If you think about a man who's suddenly threatened that his wife is earning more than him or has begun to earn more than him or is higher educated, she's spending her time around other high status men, more high status than you. She's away from you, even just from a proximity point of view. You are at risk, a bigger risk of losing her. So it is a threat to you.
So a lot of men do choose that strategy, which is a pretty dark strategy. dark finding but one we maybe need to reckon with as Richard Reeves points out women are beginning to outpace men so starkly so let's go back to your hypothetical sister what are we telling her
Yeah, I mean, it's just an artifact of the modern mating market that the sexes aren't really depending on each other as rolemates in the same way. If we think even ancestrally, two of the main things that women used to rely on men for are protection, the bodyguard hypothesis, protection from other men. and protection from the hostile forces of nature.
That's not really such a prescient factor anymore. And also, so protection and provisioning resources. If women are gathering their own resources, the state is protecting them as the bodyguard now, for a large degree. they might choose to, you know, to just go their own way kind of thing.
We hear about men going their own way, but it actually might be the case that women are beginning to go their own way. And, you know, it's just not obvious what a woman might get out of settling down. And it might just be a
bleak truth we have to reckon with that for the past number of decades maybe centuries women had been perhaps settling with men that they ordinarily wouldn't want out of strict economic necessity or strict monogamy norms.

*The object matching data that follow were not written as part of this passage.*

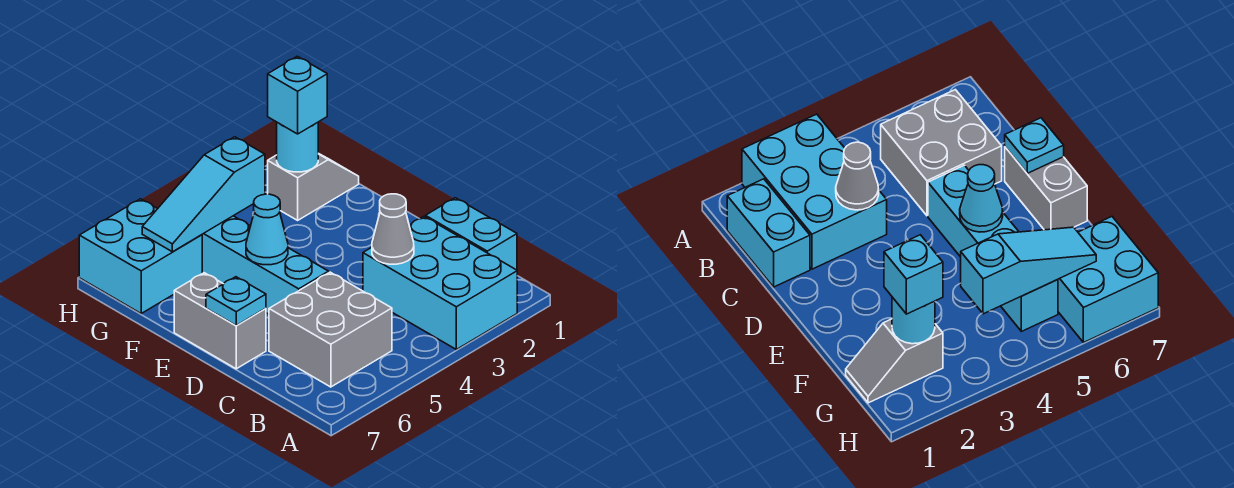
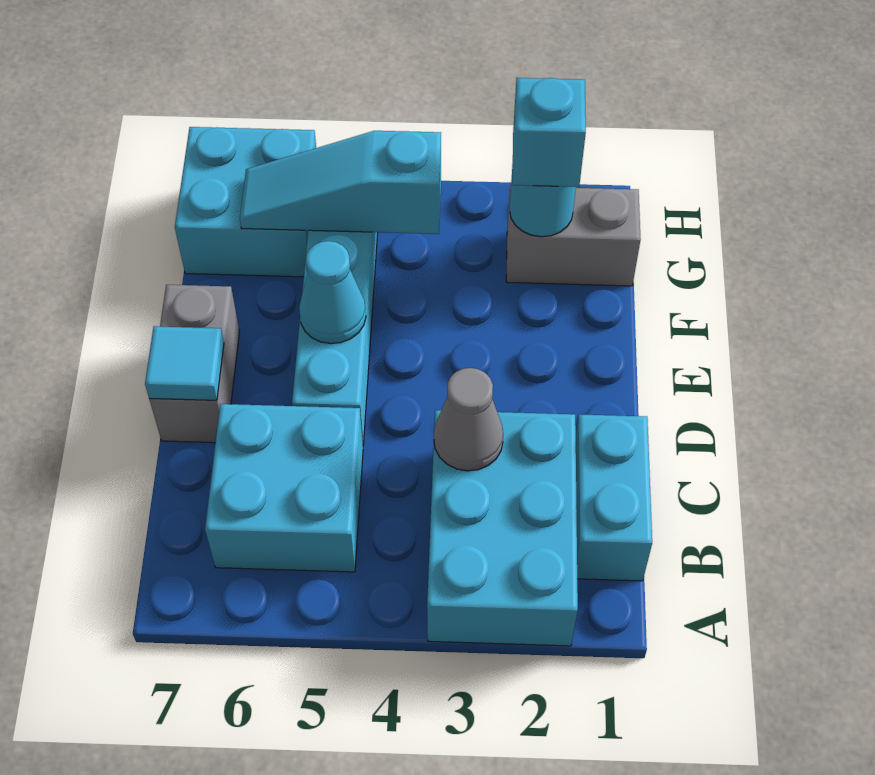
grey 2x2 brick [269,272,392,387] -> cyan 2x2 brick [205,404,363,572]
cyan 1x1 plate [206,277,266,326] -> cyan 1x1 tile [145,326,224,400]
grey 1x2 slope [268,153,359,220] -> grey 1x2 brick [506,186,641,286]

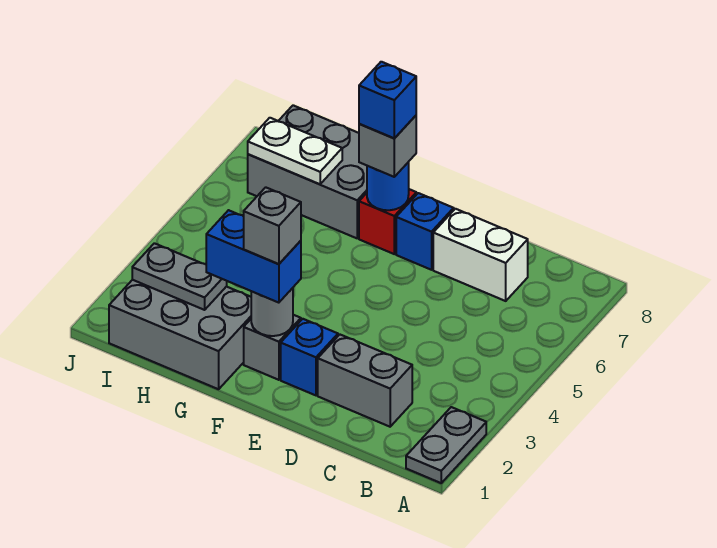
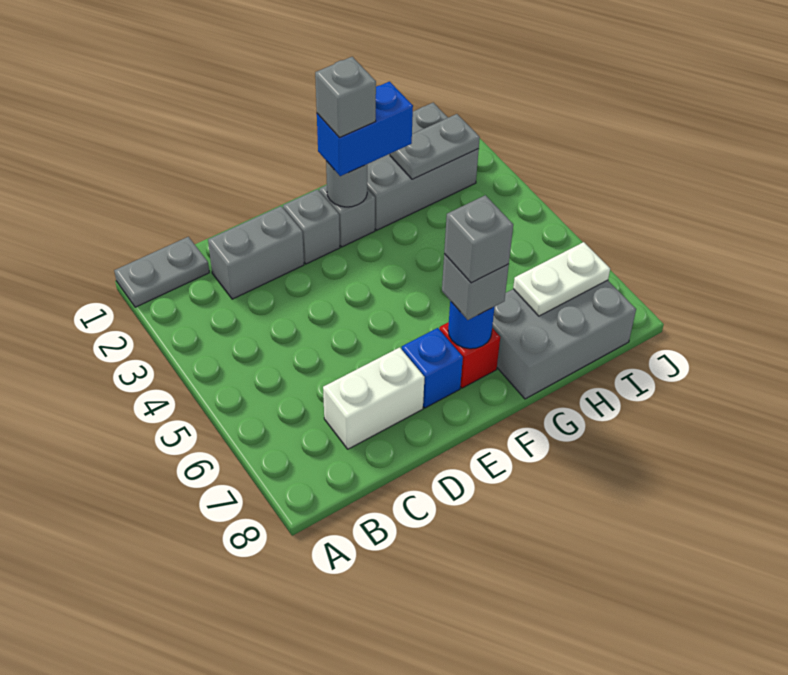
grey 1x2 plate [406,407,486,483] -> grey 1x2 plate turned to [114,237,209,307]
blue 1x1 brick [281,319,338,395] -> grey 1x1 brick [283,189,340,264]
blue 1x1 brick [359,62,416,138] -> grey 1x1 brick [444,195,513,283]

Let me ask a really uncomfortable question. Go ahead. Were they settling for men that they didn't want or did that change the context enough that there was just a broader pool of men that they wanted?
Yeah, I think the latter is probably more true. I don't think we had generations of women who were like, oh, my God, what have I had to do? I hate my husband. I don't think that's the case. I just think we had very strict kind of, you know, stricter lines around role mates. And it was people were happy to kind of live in that world, you know.